Buried ( Buried , 2010, Rodrigo Cortés)
should be credited to the great Rodrigo Cortés with at least two daring unexpected: first, to create a fable pre-economic crisis demiurges / supervillains absolutely visionary call Contestant (2007) and the second is to look at the script by Chris Sparling something like an authorial discourse.
This film is a virtuoso exercise set in a scenario in which the battle of Ryan Reynolds with thousands of voices becomes dead clever thriller with humor and love that intensify set to its most horrific, but also a kind of interesting comments on what the media called collateral damage (glorious euphemism for casualties): absolute distance from the socio-political climate, the ineffectiveness of security forces, unsentimental despair by the villain, a company that treats him as a significant economic loss and possible murder resolve bureaucratic and legal terms a conviction unmoved, and so on. Cortes seems to trust all the tools of his film and editing work is incredibly effective, quick cuts for the moments of shock, for crossings dream and others.
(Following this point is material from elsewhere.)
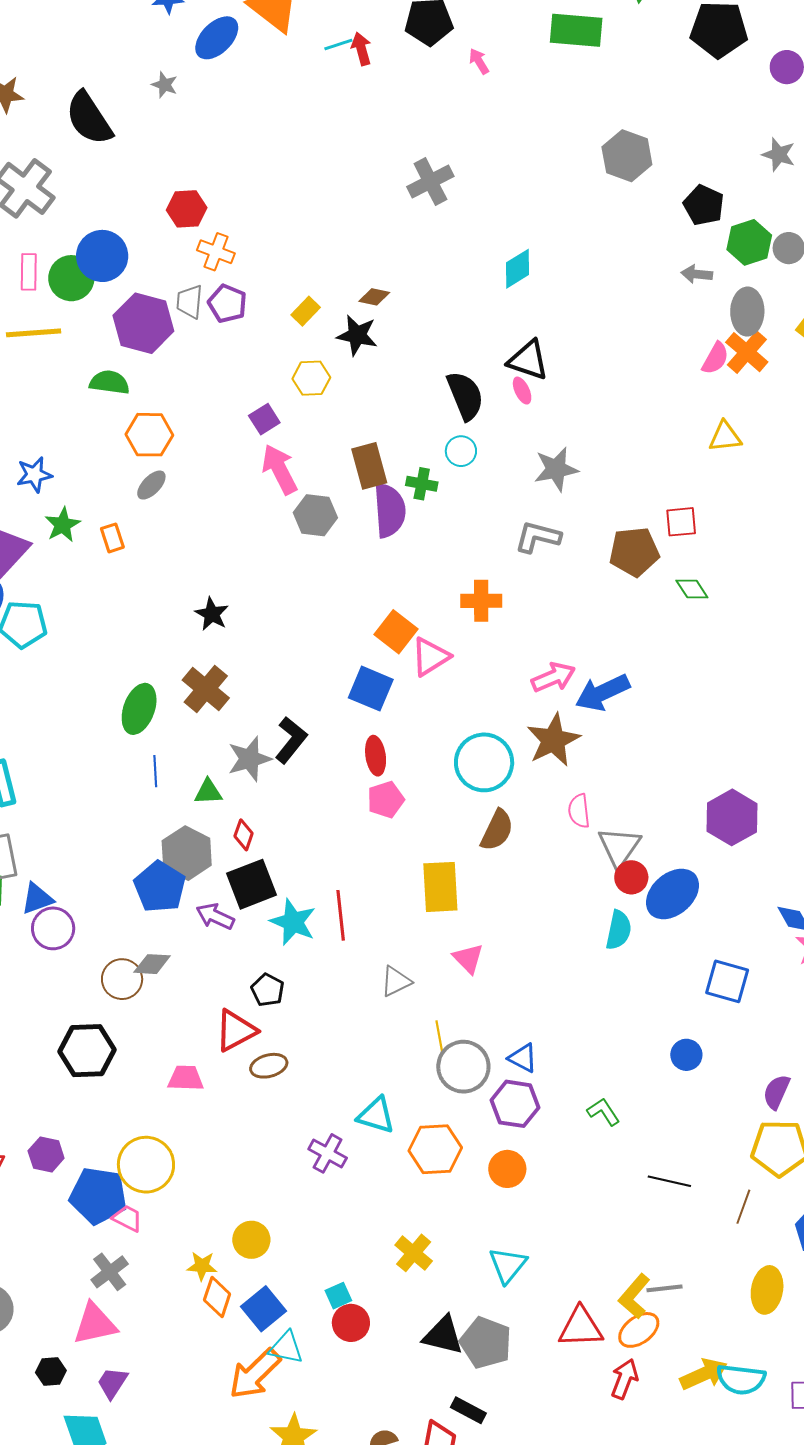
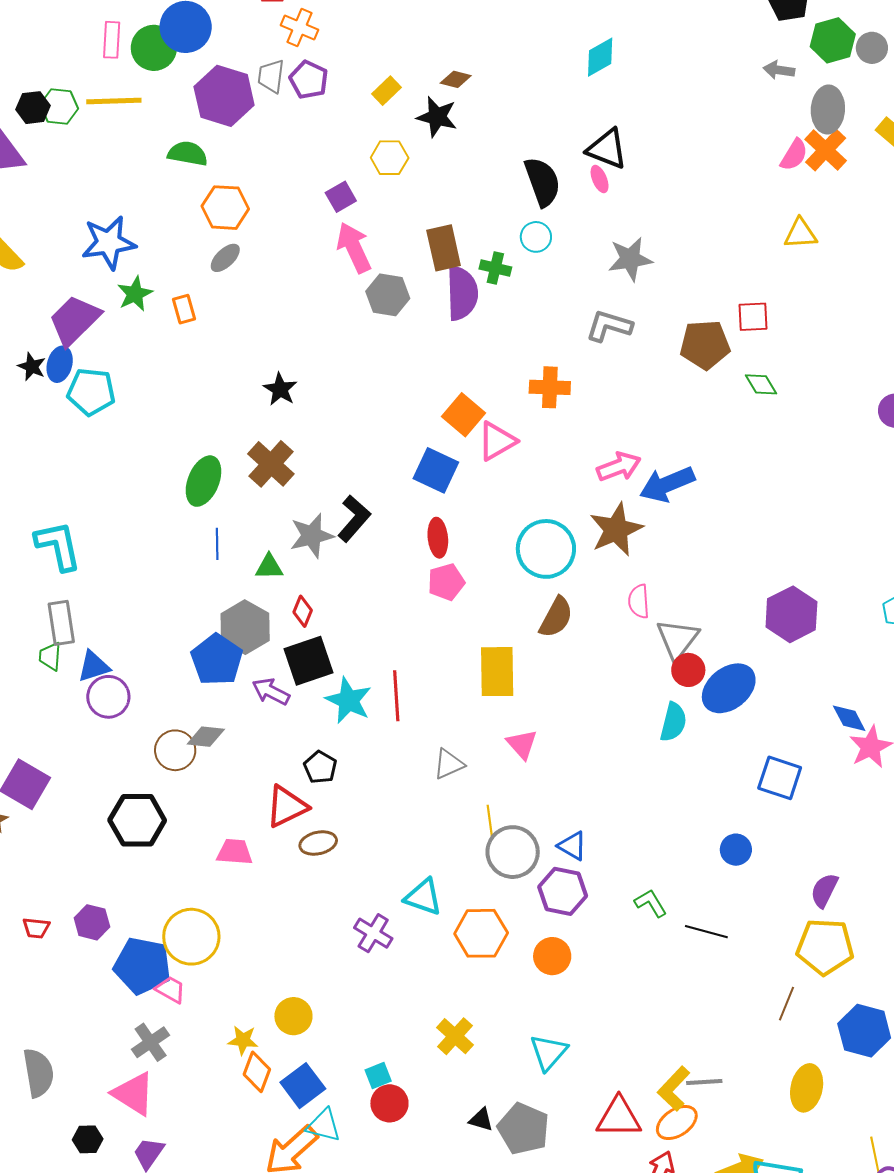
blue star: (34, 475) -> (109, 243), size x1.5
black line: (669, 1181) -> (706, 932), moved
pink triangle: (95, 1324) -> (134, 1094), turned 42
black triangle: (443, 1335) -> (481, 1120), size x0.6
VICTIMS Placing the foreground, a prodigious Ryan Reynolds, many of these effects may be minor, but just think of the sadness of its end and the admirable fact that Cortés reinvents the cinema show with an address does not seem to stop about an imaginative planning and that seems to bring a vibrant account of anxiety and dangerous times of the minimum scenario reconstruction.: it is true that Hitchcock, one of the possible formal models of this thriller by the September piece of Tarantino in Kill Bill vol. 2 (2004) or Castaway (2000), was always a moralist's busiest human being while Cortes seems determined to make us notice the boundless connotations of a system doomed to entropy and impotence. The glorious dead end subject to the viewer to the lies of a world that neither he nor his character come to understand. Any glimmer of understanding may mean a fatal surprise, spurious.